The Appalachian National Scenic Trail is a treasured national icon. This extended footway traverses the Appalachian uplands of the eastern United States for more than 2100 miles from Georgia to Maine, providing a unique and rich opportunity for outdoor enjoyment and appreciation of natural and cultural resources.
This program focuses monitoring efforts on Rare, Threatened, and Endangered (RTE) plant species occurrences within the Trail corridor, defined as land within 500 feet on either side of the Trail, and any adjacent land acquired by the Appalachian Trail Park Office. Plant species occurrences are selected for monitoring using a prioritization method developed by program staff.
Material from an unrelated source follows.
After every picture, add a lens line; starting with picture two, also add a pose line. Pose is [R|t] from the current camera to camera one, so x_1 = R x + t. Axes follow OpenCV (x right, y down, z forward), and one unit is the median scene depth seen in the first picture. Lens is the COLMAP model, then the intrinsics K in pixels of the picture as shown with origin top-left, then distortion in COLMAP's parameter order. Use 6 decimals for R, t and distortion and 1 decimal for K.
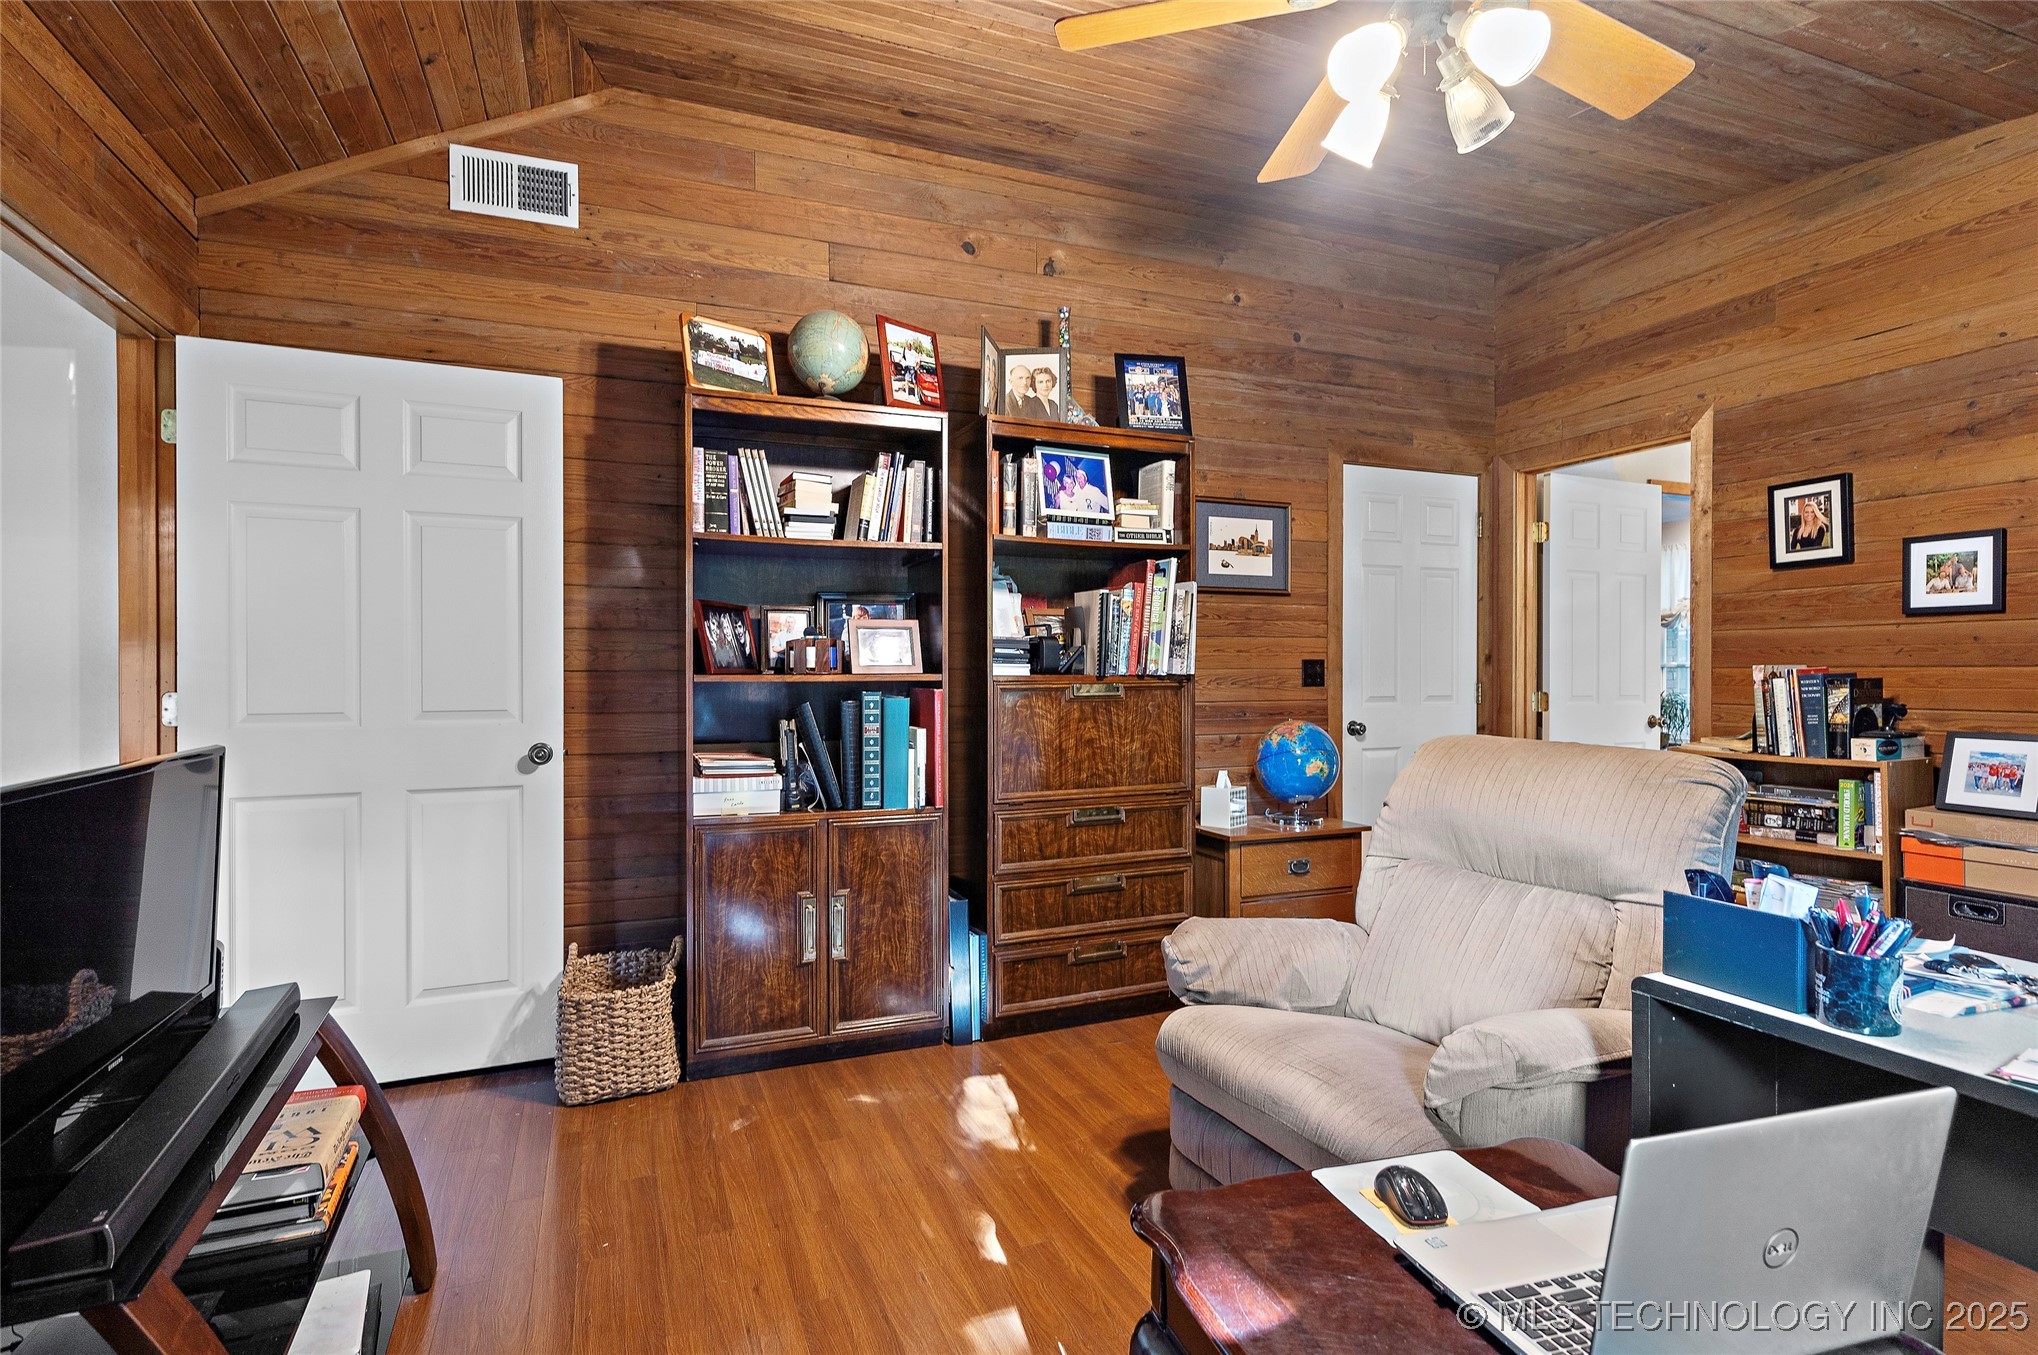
lens RADIAL K [[995.3, 0, 1017.0], [0, 995.3, 679.2], [0, 0, 1]] dist [0.002685, 0.000610]
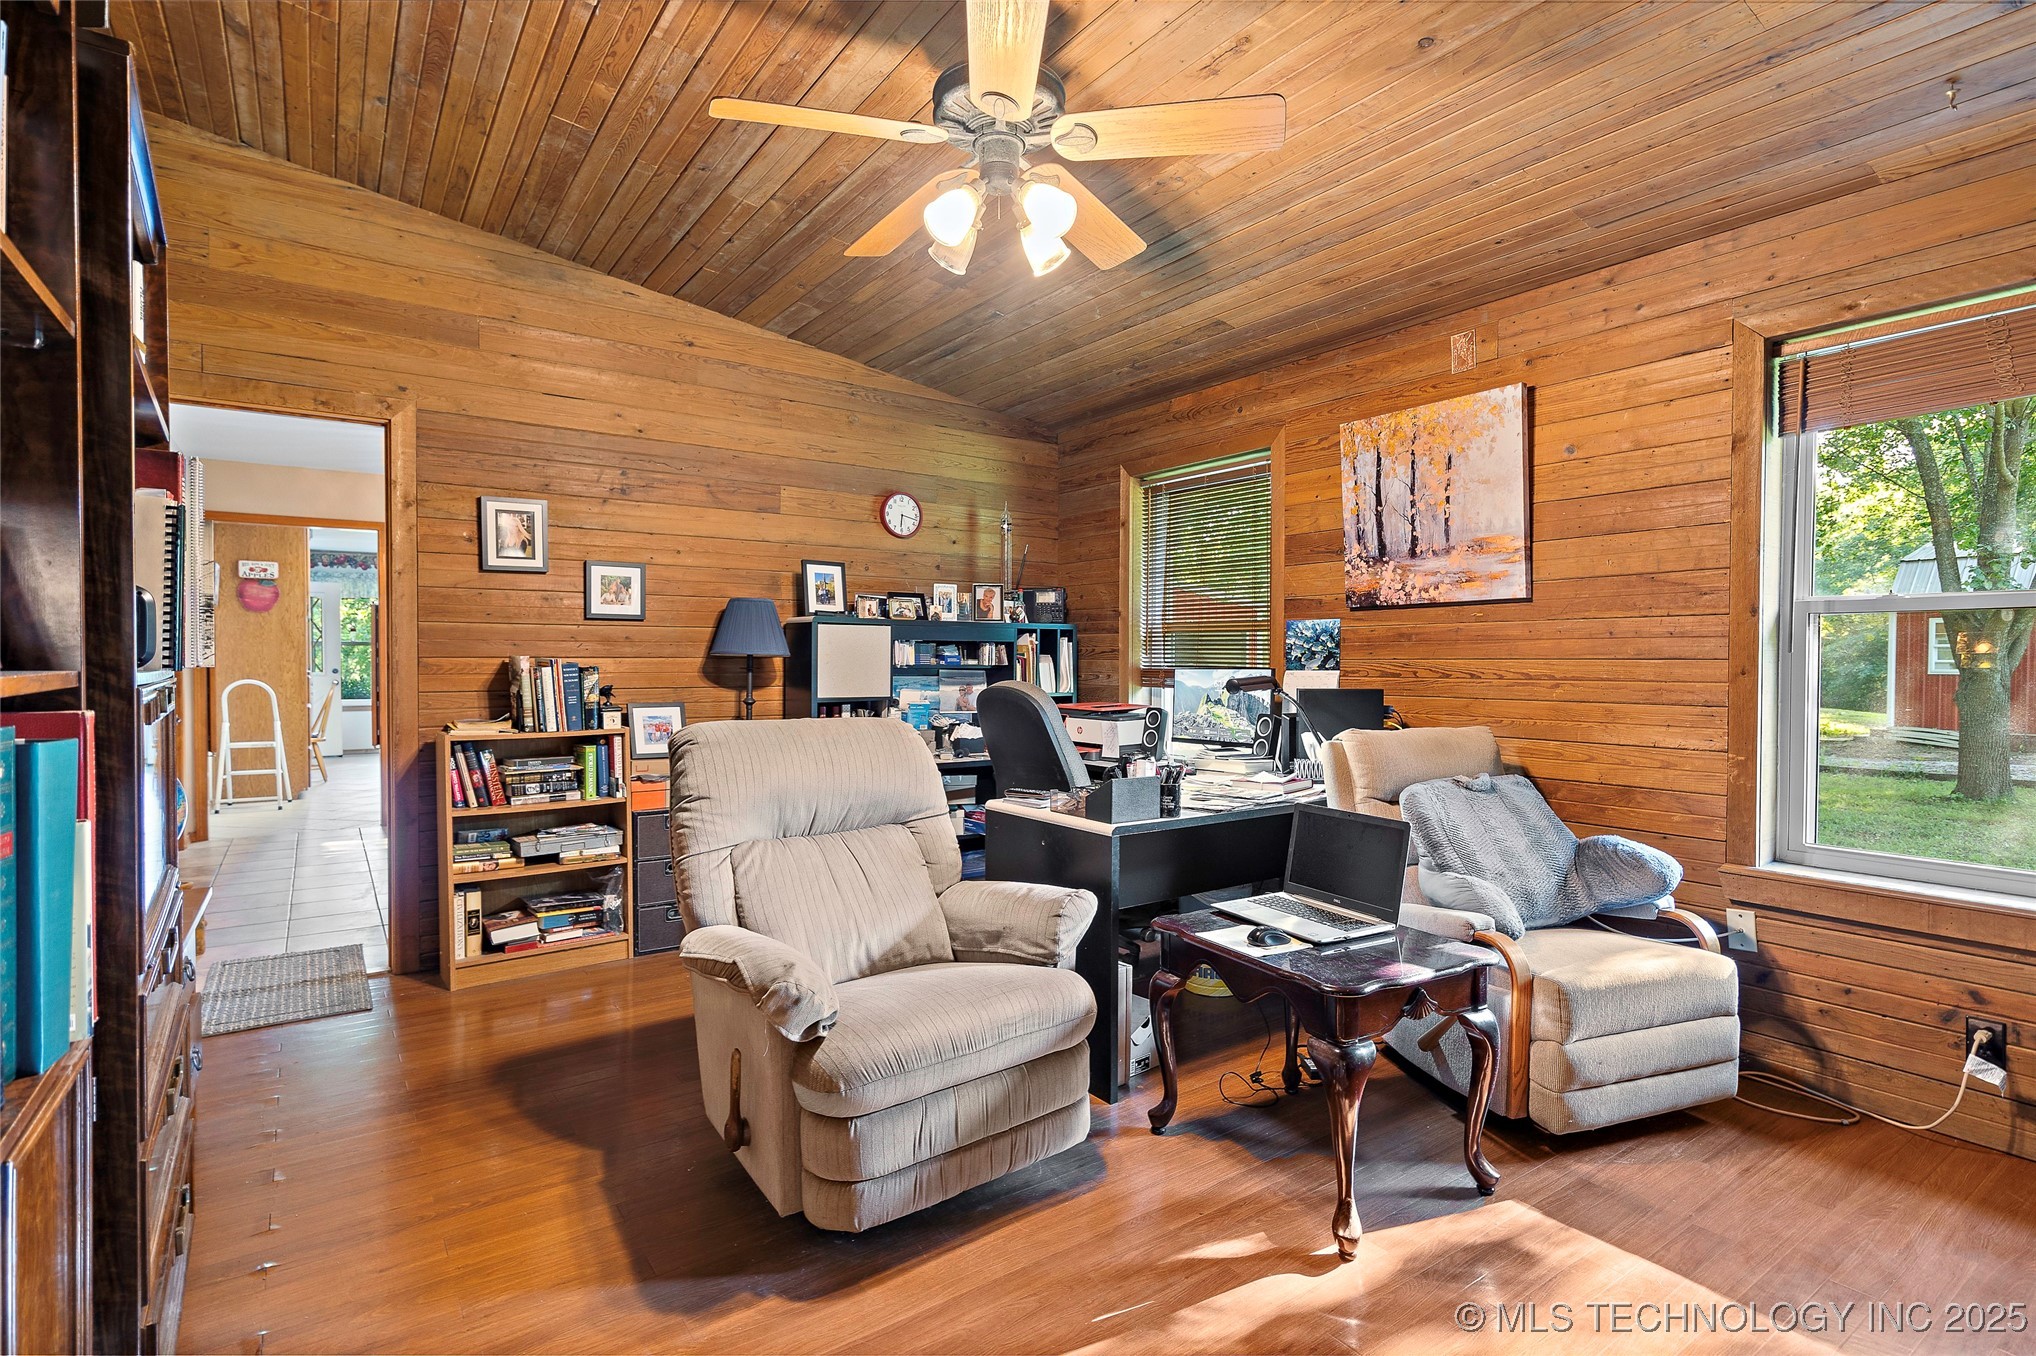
lens RADIAL K [[994.3, 0, 1016.0], [0, 994.3, 679.7], [0, 0, 1]] dist [0.002685, 0.000610]
pose [[-0.223977, -0.022130, 0.974343, -0.523891], [0.003375, 0.999719, 0.023482, -0.011888], [-0.974589, 0.008548, -0.223840, 0.736811]]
Rare species are an important Trail resource. In 2004, the NPS I&M Network convened a meeting of Trail resource managers and monitoring staff to prioritize "Vital Signs" for resource monitoring. Priority Rare, Threatened or Endangered (RTE) Species as a "Category 2" were selected to be monitored after higher priority "Category 1" Vital Sign monitoring.
Most of the rare species occurrences are plants. While rare plants are found in every Trail state, notable hotspots or clusters of rare species occur in the Presidential Range of the White Mountains of NH, the Mt. Rogers-Whitetop area of southwest VA, and the Roan Mountain area along the border of NC and TN. Most endangered rare plants are threatened by multiple causes.